### [本文]
----------------------------------------

2012年11月14日にシングル「Sweet Pop!」でメジャーデビューしたSILENT SIRENも、今年でデビュー5周年という節目を迎えた。着実にステップアップを続けてきた彼女たちだが、特に今年はレーベル移籍もあり“変革のタイミング”に突入した印象もある。そんな時期に、すぅにこの5年での環境の変化、そして自身の考え方の変化と変わらないものについて語ってもらった。
──メジャーデビューしたての頃と比べて、マネージャーさんやレコード会社のスタッフさんなど、周りの人たちとの関わり方で変化したところはありますか?
音楽的な話をすごくしてくれるようになりましたね。自分たちもちょっとずつわかってきたし、以前はできなかったことも今ならできるようになったからこそ、「もっともっとこうしたほうがいいんじゃないか?」とか「他のバンド見た? あれ良かったから、サイサイもそういうふうにしてみたら」とか、特に楽器周りのチームは言ってくれることが多いですね。私はローディーさんやPAさんから、いろいろアドバイスをもらったりしてます。例えば、音色やテクニックの話とか、盛り上げ方の話とか。そういう意見をもらえると「ああ、サイサイのことをすごい考えてくれてるんだな」と実感しますね。

----------------------------------------

### [資料]
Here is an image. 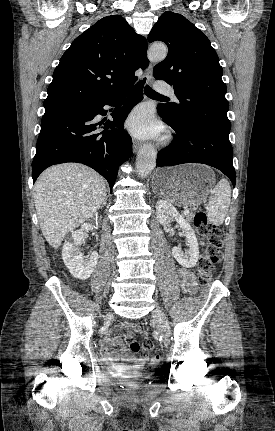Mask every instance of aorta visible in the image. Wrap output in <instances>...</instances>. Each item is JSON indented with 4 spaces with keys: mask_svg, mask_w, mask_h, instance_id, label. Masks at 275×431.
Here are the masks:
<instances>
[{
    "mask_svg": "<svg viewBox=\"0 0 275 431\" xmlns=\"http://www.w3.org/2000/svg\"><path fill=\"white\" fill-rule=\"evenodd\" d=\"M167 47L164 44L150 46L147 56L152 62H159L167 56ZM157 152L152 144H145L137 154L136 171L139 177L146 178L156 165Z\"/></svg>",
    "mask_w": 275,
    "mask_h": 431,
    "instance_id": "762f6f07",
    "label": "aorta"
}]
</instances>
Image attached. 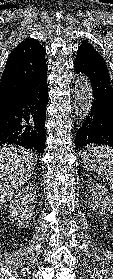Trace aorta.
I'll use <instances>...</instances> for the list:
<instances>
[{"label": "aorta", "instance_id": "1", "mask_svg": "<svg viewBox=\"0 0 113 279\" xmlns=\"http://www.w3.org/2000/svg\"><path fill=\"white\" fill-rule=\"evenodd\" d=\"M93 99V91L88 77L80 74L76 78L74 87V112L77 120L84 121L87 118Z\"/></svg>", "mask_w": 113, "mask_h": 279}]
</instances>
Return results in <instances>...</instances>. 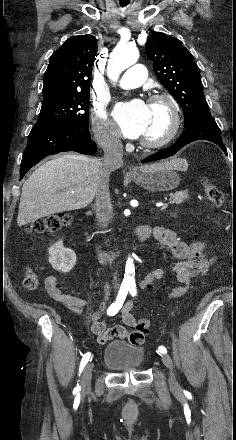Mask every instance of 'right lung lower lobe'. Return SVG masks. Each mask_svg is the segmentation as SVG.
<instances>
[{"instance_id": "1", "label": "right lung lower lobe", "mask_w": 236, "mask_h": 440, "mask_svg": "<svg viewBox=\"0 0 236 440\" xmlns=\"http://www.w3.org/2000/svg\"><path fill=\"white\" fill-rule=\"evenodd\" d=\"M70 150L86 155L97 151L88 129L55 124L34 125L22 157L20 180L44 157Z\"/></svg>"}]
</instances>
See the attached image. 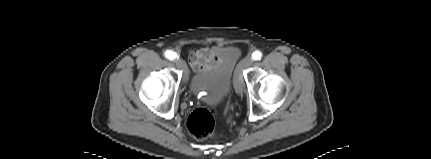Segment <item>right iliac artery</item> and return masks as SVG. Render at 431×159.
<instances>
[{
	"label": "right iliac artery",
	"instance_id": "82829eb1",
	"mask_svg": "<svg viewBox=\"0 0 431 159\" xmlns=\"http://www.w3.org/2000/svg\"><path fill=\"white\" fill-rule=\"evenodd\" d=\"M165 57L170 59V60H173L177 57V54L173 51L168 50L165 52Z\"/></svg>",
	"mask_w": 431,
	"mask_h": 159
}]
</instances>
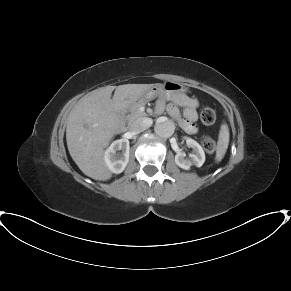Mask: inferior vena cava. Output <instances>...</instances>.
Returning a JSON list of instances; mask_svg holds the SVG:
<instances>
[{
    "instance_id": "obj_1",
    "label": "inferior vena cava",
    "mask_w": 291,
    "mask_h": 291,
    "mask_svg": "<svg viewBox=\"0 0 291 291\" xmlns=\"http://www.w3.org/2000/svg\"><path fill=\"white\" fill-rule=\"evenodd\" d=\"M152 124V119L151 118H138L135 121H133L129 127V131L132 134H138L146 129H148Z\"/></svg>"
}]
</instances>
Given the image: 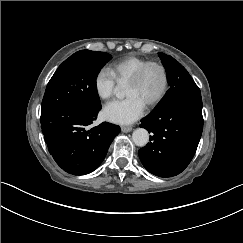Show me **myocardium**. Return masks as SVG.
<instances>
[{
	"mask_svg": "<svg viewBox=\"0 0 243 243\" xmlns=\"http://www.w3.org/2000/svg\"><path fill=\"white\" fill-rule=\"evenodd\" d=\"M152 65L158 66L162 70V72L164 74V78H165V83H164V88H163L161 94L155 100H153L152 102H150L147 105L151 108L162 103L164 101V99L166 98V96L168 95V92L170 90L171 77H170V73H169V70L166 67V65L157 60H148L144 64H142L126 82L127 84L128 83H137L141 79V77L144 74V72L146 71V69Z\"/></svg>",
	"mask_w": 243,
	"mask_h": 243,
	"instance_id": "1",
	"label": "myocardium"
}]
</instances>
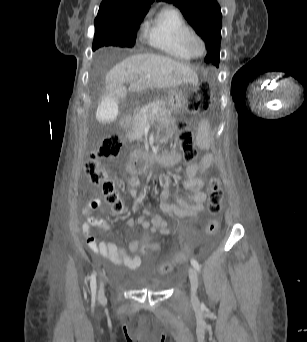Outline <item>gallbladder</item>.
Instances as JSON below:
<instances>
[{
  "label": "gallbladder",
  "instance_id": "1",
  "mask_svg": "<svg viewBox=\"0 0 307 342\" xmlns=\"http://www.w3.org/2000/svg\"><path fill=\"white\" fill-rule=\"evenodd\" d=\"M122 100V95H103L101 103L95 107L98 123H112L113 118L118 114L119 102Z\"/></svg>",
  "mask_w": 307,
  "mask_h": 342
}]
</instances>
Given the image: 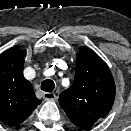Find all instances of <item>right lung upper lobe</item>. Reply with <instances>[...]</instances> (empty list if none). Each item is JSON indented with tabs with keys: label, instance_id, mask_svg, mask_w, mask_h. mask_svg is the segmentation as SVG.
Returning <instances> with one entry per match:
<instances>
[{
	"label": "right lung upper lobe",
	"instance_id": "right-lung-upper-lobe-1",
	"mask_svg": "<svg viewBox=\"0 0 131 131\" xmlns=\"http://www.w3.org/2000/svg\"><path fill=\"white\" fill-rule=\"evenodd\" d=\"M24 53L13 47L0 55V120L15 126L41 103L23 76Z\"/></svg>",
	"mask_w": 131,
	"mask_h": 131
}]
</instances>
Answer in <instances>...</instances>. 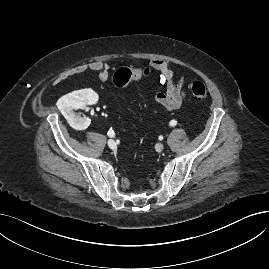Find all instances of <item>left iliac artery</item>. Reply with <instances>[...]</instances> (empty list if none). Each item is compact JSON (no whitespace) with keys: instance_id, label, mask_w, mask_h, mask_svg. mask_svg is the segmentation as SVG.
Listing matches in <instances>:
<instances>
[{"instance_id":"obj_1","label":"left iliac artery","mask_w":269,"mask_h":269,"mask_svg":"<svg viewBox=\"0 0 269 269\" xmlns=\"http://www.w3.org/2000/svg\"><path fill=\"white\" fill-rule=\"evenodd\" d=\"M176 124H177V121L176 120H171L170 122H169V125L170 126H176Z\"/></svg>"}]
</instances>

----------------------------------------

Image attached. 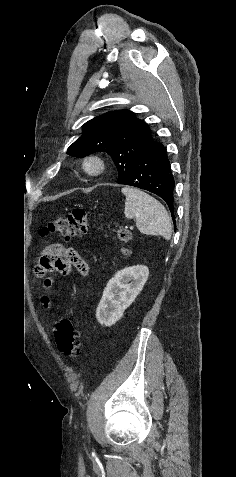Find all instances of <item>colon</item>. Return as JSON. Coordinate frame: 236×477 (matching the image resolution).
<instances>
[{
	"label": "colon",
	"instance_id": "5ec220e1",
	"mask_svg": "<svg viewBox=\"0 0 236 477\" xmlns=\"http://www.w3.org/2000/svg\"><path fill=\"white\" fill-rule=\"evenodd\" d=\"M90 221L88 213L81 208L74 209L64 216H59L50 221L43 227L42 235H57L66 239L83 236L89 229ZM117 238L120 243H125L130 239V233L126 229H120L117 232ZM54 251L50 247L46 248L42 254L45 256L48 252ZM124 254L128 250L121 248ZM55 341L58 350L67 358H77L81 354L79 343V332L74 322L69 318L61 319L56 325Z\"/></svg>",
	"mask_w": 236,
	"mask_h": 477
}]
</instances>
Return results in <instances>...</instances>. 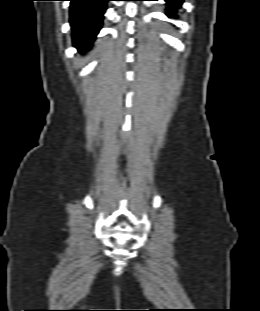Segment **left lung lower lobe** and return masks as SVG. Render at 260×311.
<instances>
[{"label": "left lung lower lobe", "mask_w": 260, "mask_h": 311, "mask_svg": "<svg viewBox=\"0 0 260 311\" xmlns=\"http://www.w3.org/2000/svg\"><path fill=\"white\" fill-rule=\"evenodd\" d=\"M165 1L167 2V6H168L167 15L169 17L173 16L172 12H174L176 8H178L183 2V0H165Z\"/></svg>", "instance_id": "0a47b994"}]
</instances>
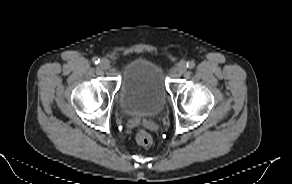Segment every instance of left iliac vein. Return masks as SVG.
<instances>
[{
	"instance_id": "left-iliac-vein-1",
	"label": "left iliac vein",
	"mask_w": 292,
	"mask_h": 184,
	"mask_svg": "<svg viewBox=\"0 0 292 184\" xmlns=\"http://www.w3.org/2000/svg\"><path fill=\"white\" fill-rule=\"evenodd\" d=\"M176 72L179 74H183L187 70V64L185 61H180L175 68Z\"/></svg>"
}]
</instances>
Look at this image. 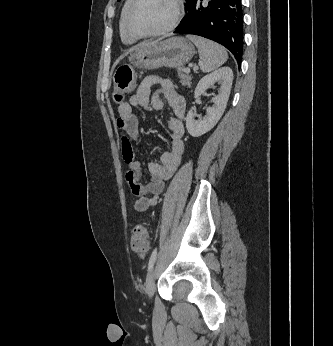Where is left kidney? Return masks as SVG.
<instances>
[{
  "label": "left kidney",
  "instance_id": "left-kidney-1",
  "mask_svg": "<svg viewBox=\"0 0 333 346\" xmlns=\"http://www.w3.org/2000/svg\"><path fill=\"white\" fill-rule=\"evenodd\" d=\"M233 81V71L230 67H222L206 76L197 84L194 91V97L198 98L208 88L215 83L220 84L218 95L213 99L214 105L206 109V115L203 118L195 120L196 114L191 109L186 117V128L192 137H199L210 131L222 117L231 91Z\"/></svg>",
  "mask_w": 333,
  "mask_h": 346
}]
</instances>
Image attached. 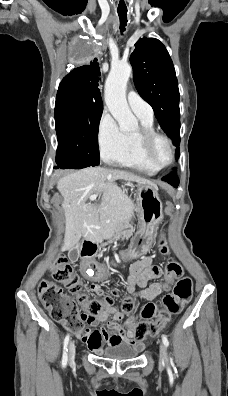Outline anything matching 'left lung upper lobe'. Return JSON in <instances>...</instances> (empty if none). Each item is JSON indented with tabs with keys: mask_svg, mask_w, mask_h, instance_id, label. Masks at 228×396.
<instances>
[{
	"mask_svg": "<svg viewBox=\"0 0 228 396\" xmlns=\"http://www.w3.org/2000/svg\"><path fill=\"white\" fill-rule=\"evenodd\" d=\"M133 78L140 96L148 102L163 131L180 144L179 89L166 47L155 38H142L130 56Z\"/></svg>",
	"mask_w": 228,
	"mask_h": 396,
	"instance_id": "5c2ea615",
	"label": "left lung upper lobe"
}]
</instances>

----------------------------------------

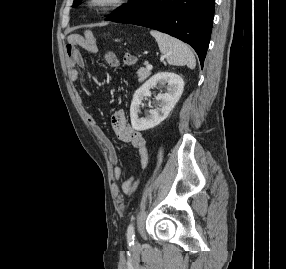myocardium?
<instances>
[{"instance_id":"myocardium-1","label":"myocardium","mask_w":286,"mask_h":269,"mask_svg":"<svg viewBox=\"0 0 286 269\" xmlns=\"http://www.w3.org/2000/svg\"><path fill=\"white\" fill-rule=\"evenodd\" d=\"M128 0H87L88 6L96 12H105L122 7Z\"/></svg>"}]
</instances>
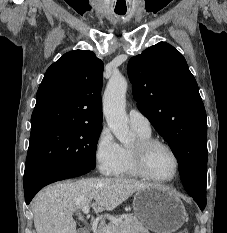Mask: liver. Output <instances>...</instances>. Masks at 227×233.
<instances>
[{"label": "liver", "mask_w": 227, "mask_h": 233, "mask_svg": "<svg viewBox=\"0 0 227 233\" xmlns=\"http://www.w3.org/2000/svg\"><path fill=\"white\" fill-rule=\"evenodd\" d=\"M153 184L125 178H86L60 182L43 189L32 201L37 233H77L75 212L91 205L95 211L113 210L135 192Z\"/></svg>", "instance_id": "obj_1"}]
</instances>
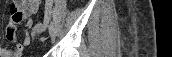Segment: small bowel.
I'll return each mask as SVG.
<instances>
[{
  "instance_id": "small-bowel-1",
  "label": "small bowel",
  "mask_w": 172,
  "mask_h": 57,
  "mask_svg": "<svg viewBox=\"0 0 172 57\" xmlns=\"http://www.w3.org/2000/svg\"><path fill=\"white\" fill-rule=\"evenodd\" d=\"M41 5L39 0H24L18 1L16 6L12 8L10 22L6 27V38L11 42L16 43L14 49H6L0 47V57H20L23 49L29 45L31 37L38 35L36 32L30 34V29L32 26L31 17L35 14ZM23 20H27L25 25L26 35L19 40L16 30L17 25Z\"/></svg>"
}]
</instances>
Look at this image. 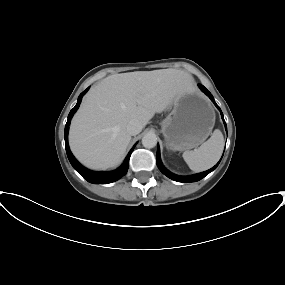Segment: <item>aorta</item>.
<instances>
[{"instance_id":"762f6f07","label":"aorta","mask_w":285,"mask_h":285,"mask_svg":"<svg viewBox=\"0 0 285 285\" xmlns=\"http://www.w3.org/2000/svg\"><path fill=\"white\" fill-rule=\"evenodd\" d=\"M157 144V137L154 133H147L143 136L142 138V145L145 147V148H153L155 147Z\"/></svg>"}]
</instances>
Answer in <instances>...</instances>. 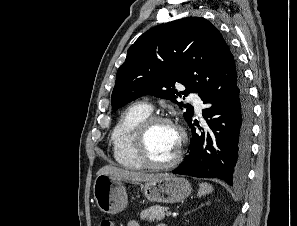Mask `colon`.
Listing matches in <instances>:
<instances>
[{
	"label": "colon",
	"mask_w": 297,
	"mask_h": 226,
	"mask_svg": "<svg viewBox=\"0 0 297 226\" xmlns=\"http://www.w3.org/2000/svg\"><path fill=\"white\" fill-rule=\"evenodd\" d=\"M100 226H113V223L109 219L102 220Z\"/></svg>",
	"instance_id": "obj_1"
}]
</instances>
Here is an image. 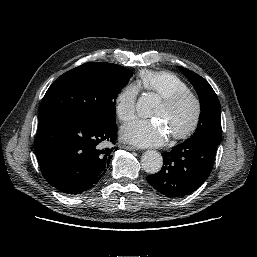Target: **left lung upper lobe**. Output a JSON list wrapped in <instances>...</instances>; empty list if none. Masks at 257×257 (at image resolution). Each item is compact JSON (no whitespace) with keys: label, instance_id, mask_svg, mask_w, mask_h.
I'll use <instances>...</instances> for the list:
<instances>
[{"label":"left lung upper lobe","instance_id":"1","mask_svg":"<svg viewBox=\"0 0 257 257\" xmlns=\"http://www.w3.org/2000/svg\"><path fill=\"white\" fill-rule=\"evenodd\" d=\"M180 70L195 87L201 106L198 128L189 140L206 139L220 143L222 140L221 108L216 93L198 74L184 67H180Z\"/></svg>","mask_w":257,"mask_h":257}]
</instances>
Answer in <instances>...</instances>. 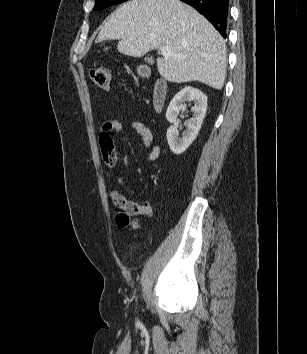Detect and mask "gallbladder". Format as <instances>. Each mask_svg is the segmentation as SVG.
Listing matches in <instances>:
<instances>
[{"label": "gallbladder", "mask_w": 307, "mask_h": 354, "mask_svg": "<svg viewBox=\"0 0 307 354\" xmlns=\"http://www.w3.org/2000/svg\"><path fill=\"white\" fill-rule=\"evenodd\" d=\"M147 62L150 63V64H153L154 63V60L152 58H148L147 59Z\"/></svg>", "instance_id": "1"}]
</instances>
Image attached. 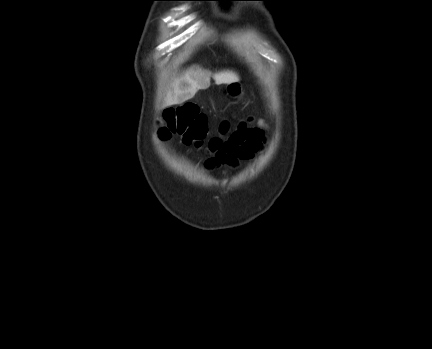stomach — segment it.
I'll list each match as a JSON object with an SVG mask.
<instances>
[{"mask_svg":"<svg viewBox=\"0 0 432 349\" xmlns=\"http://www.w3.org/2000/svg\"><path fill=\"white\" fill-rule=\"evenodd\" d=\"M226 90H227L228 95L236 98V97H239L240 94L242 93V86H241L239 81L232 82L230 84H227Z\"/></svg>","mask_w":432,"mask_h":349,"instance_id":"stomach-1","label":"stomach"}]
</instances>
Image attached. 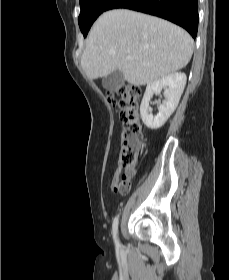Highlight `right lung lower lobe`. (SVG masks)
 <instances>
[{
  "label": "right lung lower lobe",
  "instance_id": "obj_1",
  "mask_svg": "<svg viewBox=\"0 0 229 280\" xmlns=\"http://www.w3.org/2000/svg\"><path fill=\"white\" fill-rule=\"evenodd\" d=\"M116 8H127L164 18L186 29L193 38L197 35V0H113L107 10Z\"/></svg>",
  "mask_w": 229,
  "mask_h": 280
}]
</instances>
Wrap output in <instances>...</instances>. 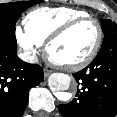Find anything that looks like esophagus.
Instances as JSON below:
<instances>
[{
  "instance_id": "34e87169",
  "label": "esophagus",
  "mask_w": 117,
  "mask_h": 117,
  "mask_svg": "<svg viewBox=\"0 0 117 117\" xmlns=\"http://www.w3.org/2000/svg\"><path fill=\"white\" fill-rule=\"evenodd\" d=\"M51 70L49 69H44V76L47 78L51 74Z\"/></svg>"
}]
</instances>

----------------------------------------

### [練習問題 1]
SILENT SIRENのインタビューを読み、次の問いに答えなさい。
(a) SILENT SIRENがメジャーデビューした日付と、そのときのシングル名は何か。
(b) 特に意見を言ってくれることが多いのは、どのチームだと述べられているか。
(c) すぅがアドバイスをもらっている相手として挙げられているのは誰か。
### [練習問題 2]
SILENT SIRENのインタビューを、本文の最後の文の後から書き続けなさい。
資料の行は、この練習では使いません。

### [解答例 1]
(a) 2012年11月14日、シングル「Sweet Pop!」
(b) 楽器周りのチーム
(c) ローディーさんやPAさん

### [解答例 2]
──なるほど。
そうやって私たちのことを好きでいてくれるチームとライブができていいなと思うのと同時に関わってくれてる人が他の現場に行って「サイサイをやってるんだ」と胸を張って言ってもらえるようなバンドになりたいなとも思っていて。どうせなら他のアーティストさんの現場よりうちらの現場のほうが楽しいと思ってもらいたい、みたいなヘンな独占欲があるんです(笑)。
──そういう意味では、昔と比べてバンドに関わる人も増えてますよね。
いやもう、完全に4人だけのものではないなって思いますし。例えば、スタッフさんもそうだし事務所もそうだし、お客さんもそうだし、そういう“チーム”のことも考えるようになりましたし、背負ってるなというのはあります。
──そうすることで、バンドを客観視する機会も増えると思いますし、このバンドをどうしたいかというセルフプロデュース目線も養われるんじゃないでしょうか。
確かに。関わる人が増えると、そのぶん入ってくる情報も多くなるので、それを取り入れたいと思うようになりますし。無駄なことがひとつもないという(笑)。
──実際、メジャーデビューからここまで5年、誰か著名なプロデューサーを付けることなく、すべて自分たちの力で音楽を作ってきたわけですし。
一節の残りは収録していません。